• YOUR ASSIGNMENT:
Pick up the blog post about a new short haircut and days at home with a baby, and continue it from its last sentence.

• PASSAGE FOR REVIEW:
---+---
Monday, August 18, 2014

Short and Sassy

Camille 10 1/2 months 

Well, I chopped my hair. AND I love it. Chris says I'm peppier and more vibrant, as if my hair was weighing me down. I'm not kidding, that is what he says. With an almost 11 month old underfoot, my stylist (who is also a new mom to two month old Paxton at 36-years-old- yay older moms!!) did a wonderful job. Camille is not still at all these days, though still not walking, so it was quite an interesting haircut experience. She played with magazines and bits of hair on her blanket on the floor. And sat in my lap some too. Always entertaining...

Leading worship Sunday left me with that worship-leading-high. I don't think I'm the only one who experiences this, but after singing on Sunday mornings, leading others to the throne, I'm usually lightheaded and hot and feel like I do after a good yoga class. Camille did totally fine in the nursery and sitting with my bestie Lora. 

This week Chris is back at school everyday, leaving at 7:00 each morning. AND speaking of mornings, I was up and drinking coffee alone this morning, because Camille slept through the night, all night in her crib- 7:30pm- 7:00am! And two hours later she was down for a two-hour nap. She is a growing girl. 

This morning I have pushed a toddler up and down the hallways in our laundry basket. I've talked with stuffed animals, peeled and cut grapes and changed two poop diapers. And, I feel great about my job. I like being with this girl all day every day.
---+---
[Records in a dataset]
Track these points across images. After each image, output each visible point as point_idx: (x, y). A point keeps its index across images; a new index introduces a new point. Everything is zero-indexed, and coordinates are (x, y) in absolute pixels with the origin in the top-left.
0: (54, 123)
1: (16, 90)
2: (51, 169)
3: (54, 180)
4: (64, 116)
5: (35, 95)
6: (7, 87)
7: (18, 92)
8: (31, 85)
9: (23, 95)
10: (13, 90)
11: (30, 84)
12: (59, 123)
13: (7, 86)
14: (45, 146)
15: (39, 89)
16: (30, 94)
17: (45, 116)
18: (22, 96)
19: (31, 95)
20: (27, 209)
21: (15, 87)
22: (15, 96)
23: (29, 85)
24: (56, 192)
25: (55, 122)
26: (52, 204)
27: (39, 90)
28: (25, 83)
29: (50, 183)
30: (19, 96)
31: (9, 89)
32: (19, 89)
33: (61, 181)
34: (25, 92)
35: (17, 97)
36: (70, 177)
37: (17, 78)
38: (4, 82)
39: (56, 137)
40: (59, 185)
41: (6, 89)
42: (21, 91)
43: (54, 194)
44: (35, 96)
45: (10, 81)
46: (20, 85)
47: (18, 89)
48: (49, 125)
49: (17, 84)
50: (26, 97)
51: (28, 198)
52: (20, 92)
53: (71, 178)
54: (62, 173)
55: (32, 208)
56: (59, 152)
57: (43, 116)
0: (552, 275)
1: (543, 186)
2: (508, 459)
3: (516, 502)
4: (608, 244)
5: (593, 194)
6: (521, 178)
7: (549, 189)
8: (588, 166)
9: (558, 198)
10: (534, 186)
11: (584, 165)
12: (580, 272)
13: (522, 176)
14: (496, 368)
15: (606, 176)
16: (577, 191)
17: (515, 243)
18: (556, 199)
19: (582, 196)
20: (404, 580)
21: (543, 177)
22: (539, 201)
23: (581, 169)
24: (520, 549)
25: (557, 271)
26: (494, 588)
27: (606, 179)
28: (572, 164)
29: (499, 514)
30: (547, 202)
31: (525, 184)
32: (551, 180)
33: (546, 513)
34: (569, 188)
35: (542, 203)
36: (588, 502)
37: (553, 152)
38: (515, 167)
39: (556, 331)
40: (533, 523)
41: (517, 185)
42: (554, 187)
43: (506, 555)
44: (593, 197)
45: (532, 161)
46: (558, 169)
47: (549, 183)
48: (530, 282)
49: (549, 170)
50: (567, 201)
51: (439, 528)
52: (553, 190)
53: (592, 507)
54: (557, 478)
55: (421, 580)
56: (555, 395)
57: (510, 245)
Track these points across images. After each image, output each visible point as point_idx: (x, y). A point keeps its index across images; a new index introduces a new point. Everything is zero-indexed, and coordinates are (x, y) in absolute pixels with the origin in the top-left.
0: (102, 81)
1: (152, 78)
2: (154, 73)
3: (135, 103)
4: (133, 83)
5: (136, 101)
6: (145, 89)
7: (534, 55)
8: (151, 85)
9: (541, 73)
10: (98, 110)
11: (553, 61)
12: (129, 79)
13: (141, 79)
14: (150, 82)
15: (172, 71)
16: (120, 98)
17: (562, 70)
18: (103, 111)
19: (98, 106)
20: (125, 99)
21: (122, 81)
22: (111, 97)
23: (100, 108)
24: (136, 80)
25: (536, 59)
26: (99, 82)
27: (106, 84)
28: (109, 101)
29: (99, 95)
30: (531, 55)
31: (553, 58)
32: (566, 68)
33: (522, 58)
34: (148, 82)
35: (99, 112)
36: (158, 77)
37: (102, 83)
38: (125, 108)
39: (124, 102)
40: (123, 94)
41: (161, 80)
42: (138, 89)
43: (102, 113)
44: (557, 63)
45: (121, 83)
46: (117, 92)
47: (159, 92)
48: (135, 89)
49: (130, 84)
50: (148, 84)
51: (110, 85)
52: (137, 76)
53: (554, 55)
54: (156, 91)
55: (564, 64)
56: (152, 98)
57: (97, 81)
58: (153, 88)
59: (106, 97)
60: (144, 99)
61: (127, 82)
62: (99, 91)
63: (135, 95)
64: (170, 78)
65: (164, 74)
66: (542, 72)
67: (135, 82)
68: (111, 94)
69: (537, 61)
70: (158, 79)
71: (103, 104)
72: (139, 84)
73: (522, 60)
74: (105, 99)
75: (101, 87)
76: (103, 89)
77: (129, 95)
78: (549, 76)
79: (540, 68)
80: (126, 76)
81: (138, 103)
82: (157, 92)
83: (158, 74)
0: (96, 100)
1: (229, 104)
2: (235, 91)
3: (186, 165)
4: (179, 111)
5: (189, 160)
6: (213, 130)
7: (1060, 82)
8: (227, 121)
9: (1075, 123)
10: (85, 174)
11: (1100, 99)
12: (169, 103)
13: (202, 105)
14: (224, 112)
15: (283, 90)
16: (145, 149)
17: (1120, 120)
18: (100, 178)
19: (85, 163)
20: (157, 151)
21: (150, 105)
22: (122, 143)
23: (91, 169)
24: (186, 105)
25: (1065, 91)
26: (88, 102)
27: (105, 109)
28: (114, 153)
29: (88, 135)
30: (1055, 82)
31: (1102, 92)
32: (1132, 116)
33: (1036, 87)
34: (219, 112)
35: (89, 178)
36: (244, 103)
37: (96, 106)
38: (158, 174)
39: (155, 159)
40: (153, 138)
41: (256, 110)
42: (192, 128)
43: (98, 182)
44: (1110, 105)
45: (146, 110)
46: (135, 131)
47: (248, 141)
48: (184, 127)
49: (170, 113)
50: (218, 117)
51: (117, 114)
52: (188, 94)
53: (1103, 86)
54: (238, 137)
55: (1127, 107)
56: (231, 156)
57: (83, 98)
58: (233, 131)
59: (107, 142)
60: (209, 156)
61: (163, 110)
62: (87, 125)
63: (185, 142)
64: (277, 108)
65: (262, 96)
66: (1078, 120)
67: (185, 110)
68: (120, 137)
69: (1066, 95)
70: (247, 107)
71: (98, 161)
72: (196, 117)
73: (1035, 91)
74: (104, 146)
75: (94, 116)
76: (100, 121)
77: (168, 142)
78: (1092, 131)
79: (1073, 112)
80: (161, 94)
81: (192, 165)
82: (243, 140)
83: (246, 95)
---+---
• REPLY:
I've also finally given in and scrubbed both of our bathrooms. AGAIN. I was seriously trying to put off cleaning the tub because we have to move. ANY day now... RIGHT? But, we still haven't found the right place, so I just had to. Soap scum, ring around the toilet, tiny handprints all over the mirrors that will be there again tomorrow. 

We seriously need nothing short of a miracle to find the right place. Renting seems like such a waste of money. Everything (that's appropriate for a growing family) is as much as a house payment: $850-$1,300.  But, we feel sort of rushed and aren't sure where we would like to settle: in town, out of town, this suburb, that suburb (if you call the small communities around Tyler suburbs...) And compared to what we've paid the last THREE years ($0) everything seems out of our price range. Isn't there someone's grandmother who needs someone to stay in her second home and feed the donkeys and goats for $250 a month or something??!
...
This week I think about many of my friends: the one who will sell her business, and the one who will buy a business- quitting her job Friday and starting a new endeavor. A friend on a much needed vacation on the Pacific and a friend who will bury a aunt who was like a mother. I think about a friend who will travel to San Antonio this week with in-laws and cousin's visiting from Austria. 

Last week at Bible Study we made a list of what we wanted a friend to be. I wrote:

To me a friend is:
trustworthy
we have something in common (faith, hobbies, family, interests)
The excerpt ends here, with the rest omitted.